◆ **To do**
a. In the review of the film Tenet, what is the name of the villain Kenneth Branagh plays?
b. Reproduce, word for word, the section of the Tenet review that opens with the words containing "The intense cerebral" and closes with "to relish in.".
c. Go on writing the Tenet film review, picking up after its final sentence.

◆ **Supplied passage**

Begin

Christopher Nolan’s infatuation with the inner workings of time has been at the forefront of his filmography since his very first feature, 1998’s Following, a film told out of order. Nolan’s breakout hit, Memento, a film told in reverse chronological order, was a breakthrough in narrative storytelling. Even his WW2 epic, Dunkirk, was told in three intersecting timelines unfolding over a day, a week and an hour. Finally, with his latest film, the high-octane action thriller, Tenet, Nolan takes his obsession to a whole new level.
To say you’ve never seen a film like Tenet, is to put it mildly. Imagine the mind-twisting narrative of Memento mixed with the action spectacle of Inception, but through an insane acid trip of quantum mechanics and espionage. It’s best to skip any description of the plot as its secrecy is part of the fun, but also to describe what happens in this film would be a daunting task for anyone. Essentially, Nolan treats Tenet as his homage to the Connery/Moore era Bond films, with some heavily overt nods, but through his massive-scale genre lens.
The intense cerebral intricacies of the plot are bound to be too much for some film-goers, especially given this is likely the first time most will have trekked to the cinema in at least 6 months, but for those who are able to follow Nolan’s gargantuan narrative, there are plenty of details to relish in.
John David Washington stars as a character we only know as “The Protagonist”. Washington, in his first starring role since 2018’s BlackKklansman, makes huge marks as an action star with a demanding physicality not seen in most a-list action films. Sure, we have Dwayne Johnson, Jason Statham and Henry Cavill as bruting forces on the big-screen, but Washington’s closest comparisons come from the likes of Keanu Reeves, Charlize Theron and even Tom Cruise. The swift, precise agility in Washington’s performance is a sight to behold, especially in some of the film’s more outlandish action sequences.
Robert Pattinson is perfect as Washington’s best friend and partner, Neil. Nolan perfectly utilizes Pattinson’s suave charisma and impeccable charm to help deliver some of the films most thrilling moments, but also some of the funniest. Both Washington and Pattinson have an irresistible chemistry with one another, filling in some of the emotional void left in Nolan’s screenplay.
Elizabeth Debicki, who gives an expectedly great performance here, falls victim to the usual Nolan “femme fatale” archetype. Debicki’s “Kat” is the least interesting of those characters in Nolan’s oeuvre. The role is more than a damsel-in-distress, but if you’re familiar with Nolan’s past work, you’ll see right through the character.
Reuniting since their first collaboration in Dunkirk, Kenneth Branagh heartily chews the scenery — often a bit too much — as the films villain, Andrei Sator. The character is derivative of the more cartoonish Bond villains, but Nolan does make attempts at fleshing him out as more than a stereotypical baddie. It doesn’t amount to much, but Branagh is engaging nevertheless.

End

◆ **Raw data**
Begin

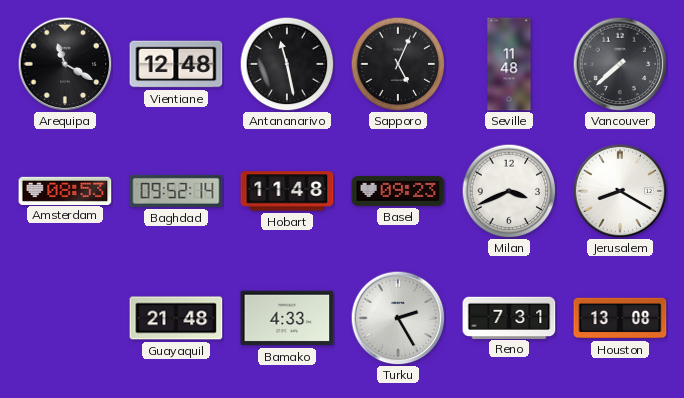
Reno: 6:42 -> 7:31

End

◆ **Answers per task**
a. Andrei Sator.

b.
The intense cerebral intricacies of the plot are bound to be too much for some film-goers, especially given this is likely the first time most will have trekked to the cinema in at least 6 months, but for those who are able to follow Nolan’s gargantuan narrative, there are plenty of details to relish in.

c.
Aaron Taylor-Johnson is given his best role since his Golden-Globe winning turn in Nocturnal Animals as a fellow soldier aiding Washington and Pattinson in their quest to prevent the possible extinction of the human race. Johnson proves that with more personality and character than his role in 2014’s Godzilla, he really can be a compelling star. Usual Nolan cohort and Oscar-winner Michael Caine makes a brief but welcome appearance as a secret figure in Washington’s quest — and the audiences’ for that matter — to understand the complex, trippy world he is about to embark in.
Tenet is filled to the brim with exhilarating spectacle that only Christopher Nolan knows how to deliver. This is some of the auteur’s finest action set pieces of his career up to this point. Shot by DP Hoyte Van Hoytema (Interstellar, Dunkirk) who utilizes a perfect blend of 70mm and Imax film, Nolan shakes up his normal eye of action filmmaking with a mixture of styles.
The opening sequence, set in a Ukrainian opera house, calls to mind the heist sequences in Inception and of course, the opening to The Dark Knight. An early, bruising hand-to-hand combat sequence in a restaurant kitchen feels like Nolan’s nod to Paul Greengrass or even the early works of Jackie Chan, bewilderingly shot handheld with Imax cameras. By the time rapper Travis Scott’s signature distorted croons — from the films original song, “The Plan” — hang over the films show-stopping freeway chase that gives The Matrix Reloaded and The Raid 2 a run for their money, you’ll feel as if the action movie gods have descended upon your theater. Imagine the rotating hallway scene from Inception, but x10.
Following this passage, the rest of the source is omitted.